A recent study has found that most HIV-positive adolescents originally infected at or near birth in the United States have undetectable viral loads and fairly good immune health. The paper, published online March 9 in the Journal of Acquired Immune Deficiency Syndromes, also reports that children born around the time that combination therapy became the norm in the late 1990s are doing better than kids born when therapy was limited to one or two of the older antiretroviral (ARV) drugs.
The use of ARV therapy to prevent HIV transmission from mother to child has all but eliminated the risk of a child being born with HIV in the United States today. There remain, however, a sizeable number of HIV-positive children who were born before ARV prophylaxis in pregnant women became the norm.
Current pediatric guidelines for ARV treatment of HIV-positive children recommend that most kids start therapy at a young age and well before the virus significantly damages the immune system. Unfortunately for HIV-positive kids born before the mid 1990s, HIV drug therapy back then was not considered highly effective. And while children—especially babies—still have few drug options to choose from, combination therapy is widely available today.
To determine how HIV-positive children who’ve grown into adolescence are faring these days, and to determine the factors with the greatest impact on immune health and viral suppression, Russell Van Dyke, MD, from Tulane University in New Orleans, and his colleagues examined data on 451 HIV-positive kids enrolled in the Adolescent Master Protocol (AMP)—a cohort of children between 7 and 16 years old—of the pediatric AIDS Clinical Trials Group (ACTG) through 2009.
Van Dyke’s team analyzed each participant’s virus levels and CD4 percentage upon entering the adolescent cohort. CD4 percentages are used because absolute numbers vary widely in children, while percentages are more consistent. The team also looked at each participant’s previous health, ARV use and year of birth. In order to analyze the effect of ARV treatment, Van Dyke and his colleagues split the participants into four cohorts: those born between 1991 and 1993, those born in 1994 or 1995, and those born either in 1996 or 1997, or between 1998 and 2002.
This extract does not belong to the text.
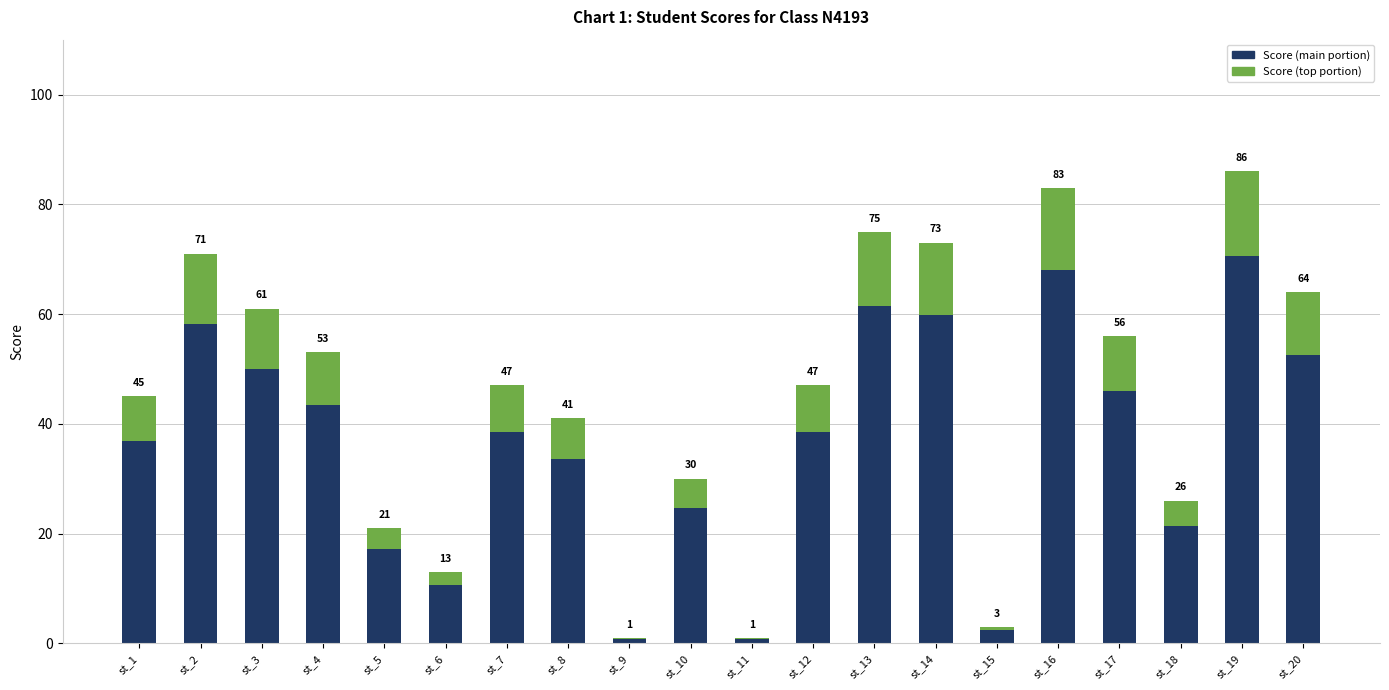

What are all the series names shown in the legend?

Score (main portion), Score (top portion)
Overall, the children were doing quite well as they entered adolescent care. Of the 451 kids—half were female and 94 percent were black or Latino—68 percent had undetectable viral loads upon entering the AMP, and 78 percent had a CD4 percentage of 25 or higher (considered normal). The average age of the kids at study entry was 12 years, most had been on ARVs for at least 11 years, and most had taken at least five different regimens. About one quarter had a history of an AIDS-defining condition.
Van Dyke and his colleagues next looked for factors that influenced whether a child would have either a CD4 percentage of 25 or higher, or a viral load of less than 400 copies upon entering adolescent care. As for CD4 percentage, the team found that participants who had fully suppressed HIV before entering the adolescent program were most likely to have a healthy CD4 percentage, as were those who started HIV treatment at a higher CD4 count and those who started ARVs at a younger age. In regards to virus levels at AMP entry, male participants, those on ARV treatment, and those who were born in more recent years were most likely to have an undetectable HIV level at the time they entered adolescent care.
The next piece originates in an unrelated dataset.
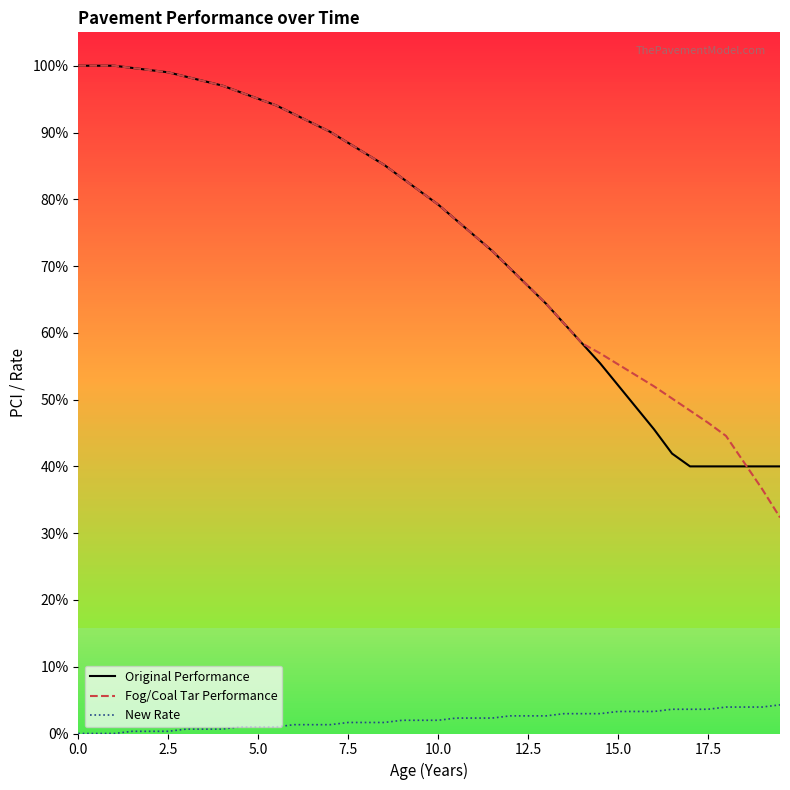

Is it true that Original Performance equals 95.0 at 5.0?

True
Though these data are encouraging, the authors caution that other studies are beginning to document long-term health consequences of both HIV infection and ARV therapy in kids who were birth with the virus. These include problems such as cardiovascular disease and diabetes, as well as bone problems and body shape changes. These challenges are compounded by the fact that most children had fewer and poorer ARV options than adults in earlier years, and that most struggled with adherence.
Despite this, the authors conclude: “Advances in [ARV therapy] for children over the past two decades have substantially improved the outcome for children with perinatally acquired HIV infection surviving to adolescence and young adulthood.”